I was reading through a proof of the following proposition:
$$a\equiv b\!\!\pmod{m}\iff (a\bmod m) = (b\bmod m)$$
i.e. $\ a \equiv b \pmod{\!m} $ if and only if a and b leave the same remainder when divided by m
I came across a statement that I didn't quite understand. I boxed my area of confusion below:
I am confused because I expected the inequality to be $ 0 \leq r_1 - r_2 < m$. How did they come to the conclusion that $ -m < r_1 - r_2 < m$
Any input is appreciated.
Since $$0\le r_2<m$$ then \begin{align}&-m<-r_2\le0\quad \text{and since}\\ &\;\;\;0\le r_1<m\end{align} then by adding term by term we find $$-m<r_1-r_2<m$$
Sami explained the inequality. I explain another way, avoiding it.
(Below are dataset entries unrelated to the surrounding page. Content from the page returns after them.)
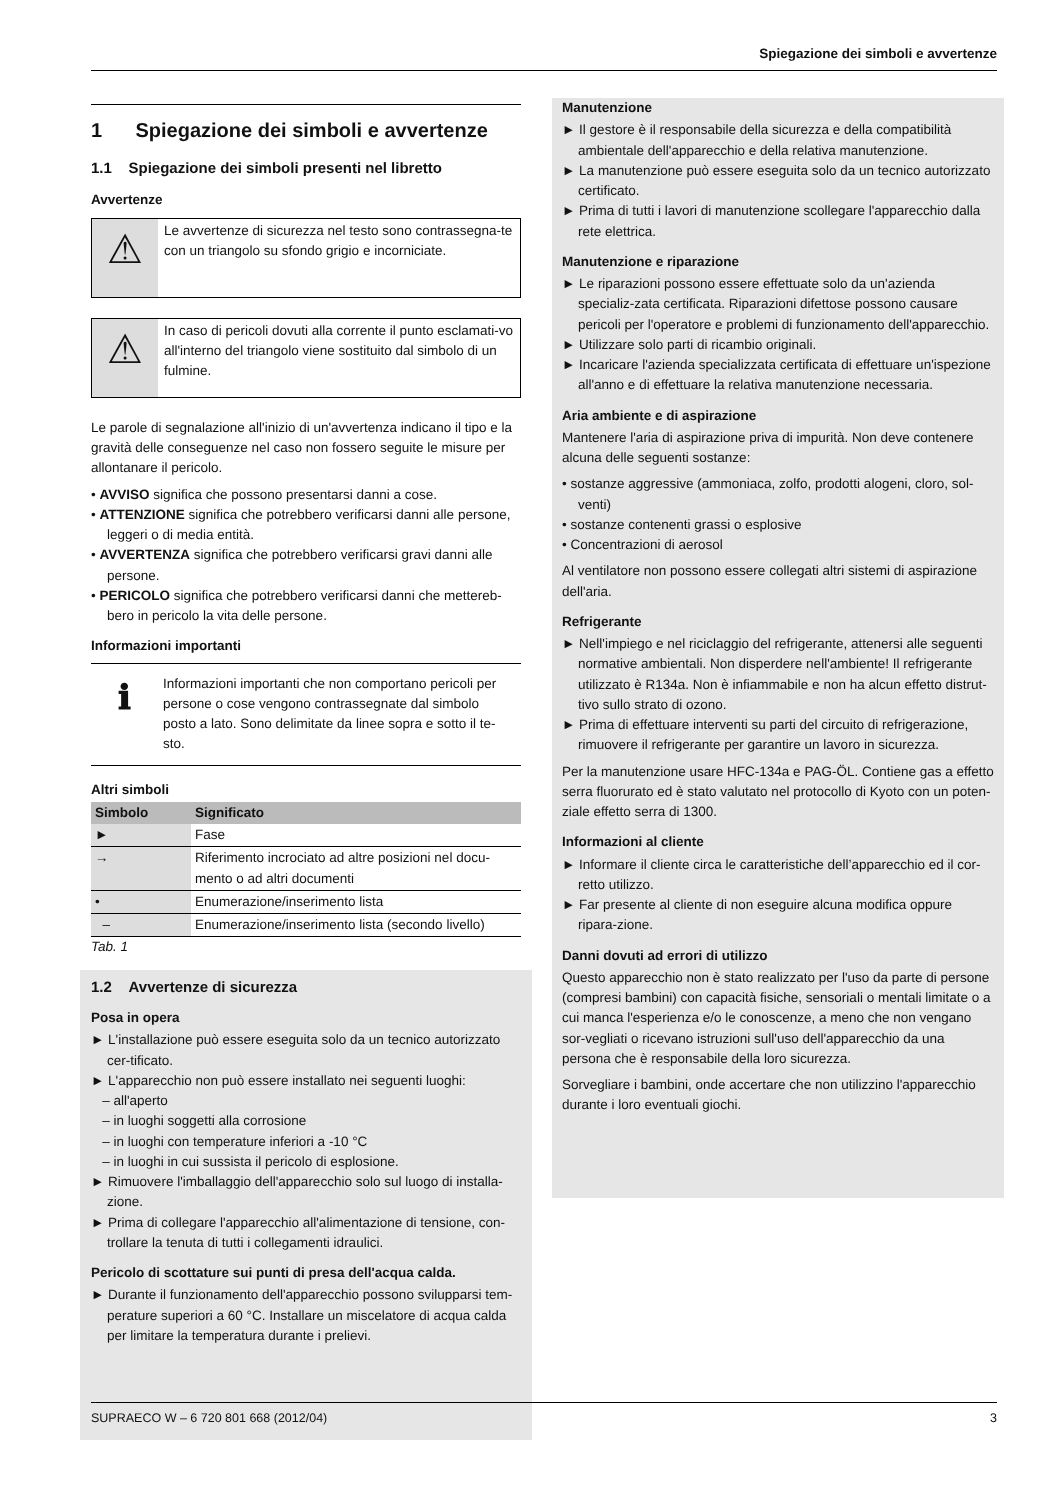Spiegazione dei simboli e avvertenze
1 Spiegazione dei simboli e avvertenze
1.1 Spiegazione dei simboli presenti nel libretto
Avvertenze
⚠
Le avvertenze di sicurezza nel testo sono contrassegna-te con un triangolo su sfondo grigio e incorniciate.
⚠
In caso di pericoli dovuti alla corrente il punto esclamati-vo all'interno del triangolo viene sostituito dal simbolo di un fulmine.
Le parole di segnalazione all'inizio di un'avvertenza indicano il tipo e la gravità delle conseguenze nel caso non fossero seguite le misure per allontanare il pericolo.
• AVVISO significa che possono presentarsi danni a cose.
• ATTENZIONE significa che potrebbero verificarsi danni alle persone, leggeri o di media entità.
• AVVERTENZA significa che potrebbero verificarsi gravi danni alle persone.
• PERICOLO significa che potrebbero verificarsi danni che mettereb-bero in pericolo la vita delle persone.
Informazioni importanti
ℹ
Informazioni importanti che non comportano pericoli per persone o cose vengono contrassegnate dal simbolo posto a lato. Sono delimitate da linee sopra e sotto il te-sto.
Altri simboli
| Simbolo | Significato |
| --- | --- |
| ► | Fase |
| → | Riferimento incrociato ad altre posizioni nel docu-mento o ad altri documenti |
| • | Enumerazione/inserimento lista |
| – | Enumerazione/inserimento lista (secondo livello) |
Tab. 1
1.2 Avvertenze di sicurezza
Posa in opera
► L'installazione può essere eseguita solo da un tecnico autorizzato cer-tificato.
► L'apparecchio non può essere installato nei seguenti luoghi:
– all'aperto
– in luoghi soggetti alla corrosione
– in luoghi con temperature inferiori a -10 °C
– in luoghi in cui sussista il pericolo di esplosione.
► Rimuovere l'imballaggio dell'apparecchio solo sul luogo di installa-zione.
► Prima di collegare l'apparecchio all'alimentazione di tensione, con-trollare la tenuta di tutti i collegamenti idraulici.
Pericolo di scottature sui punti di presa dell'acqua calda.
► Durante il funzionamento dell'apparecchio possono svilupparsi tem-perature superiori a 60 °C. Installare un miscelatore di acqua calda per limitare la temperatura durante i prelievi.
Manutenzione
► Il gestore è il responsabile della sicurezza e della compatibilità ambientale dell'apparecchio e della relativa manutenzione.
► La manutenzione può essere eseguita solo da un tecnico autorizzato certificato.
► Prima di tutti i lavori di manutenzione scollegare l'apparecchio dalla rete elettrica.
Manutenzione e riparazione
► Le riparazioni possono essere effettuate solo da un'azienda specializ-zata certificata. Riparazioni difettose possono causare pericoli per l'operatore e problemi di funzionamento dell'apparecchio.
► Utilizzare solo parti di ricambio originali.
► Incaricare l'azienda specializzata certificata di effettuare un'ispezione all'anno e di effettuare la relativa manutenzione necessaria.
Aria ambiente e di aspirazione
Mantenere l'aria di aspirazione priva di impurità. Non deve contenere alcuna delle seguenti sostanze:
• sostanze aggressive (ammoniaca, zolfo, prodotti alogeni, cloro, sol-venti)
• sostanze contenenti grassi o esplosive
• Concentrazioni di aerosol
Al ventilatore non possono essere collegati altri sistemi di aspirazione dell'aria.
Refrigerante
► Nell'impiego e nel riciclaggio del refrigerante, attenersi alle seguenti normative ambientali. Non disperdere nell'ambiente! Il refrigerante utilizzato è R134a. Non è infiammabile e non ha alcun effetto distrut-tivo sullo strato di ozono.
► Prima di effettuare interventi su parti del circuito di refrigerazione, rimuovere il refrigerante per garantire un lavoro in sicurezza.
Per la manutenzione usare HFC-134a e PAG-ÖL. Contiene gas a effetto serra fluorurato ed è stato valutato nel protocollo di Kyoto con un poten-ziale effetto serra di 1300.
Informazioni al cliente
► Informare il cliente circa le caratteristiche dell’apparecchio ed il cor-retto utilizzo.
► Far presente al cliente di non eseguire alcuna modifica oppure ripara-zione.
Danni dovuti ad errori di utilizzo
Questo apparecchio non è stato realizzato per l'uso da parte di persone (compresi bambini) con capacità fisiche, sensoriali o mentali limitate o a cui manca l'esperienza e/o le conoscenze, a meno che non vengano sor-vegliati o ricevano istruzioni sull'uso dell'apparecchio da una persona che è responsabile della loro sicurezza.
Sorvegliare i bambini, onde accertare che non utilizzino l'apparecchio durante i loro eventuali giochi.
SUPRAECO W – 6 720 801 668 (2012/04) 3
$\qquad m\mid a\!-\!b \iff a\!-\!b \in m\Bbb Z \iff a+m\Bbb Z\, =\, b+m\Bbb Z$
$\qquad a\ {\rm mod}\ m\, $ is the least nonnegative element of $\ a+m\Bbb Z$
$\qquad b\ {\rm mod}\ m\, $ is the least nonnegative element of $\ b+m\Bbb Z.$
Being equal sets, they have equal least nonnegative elements.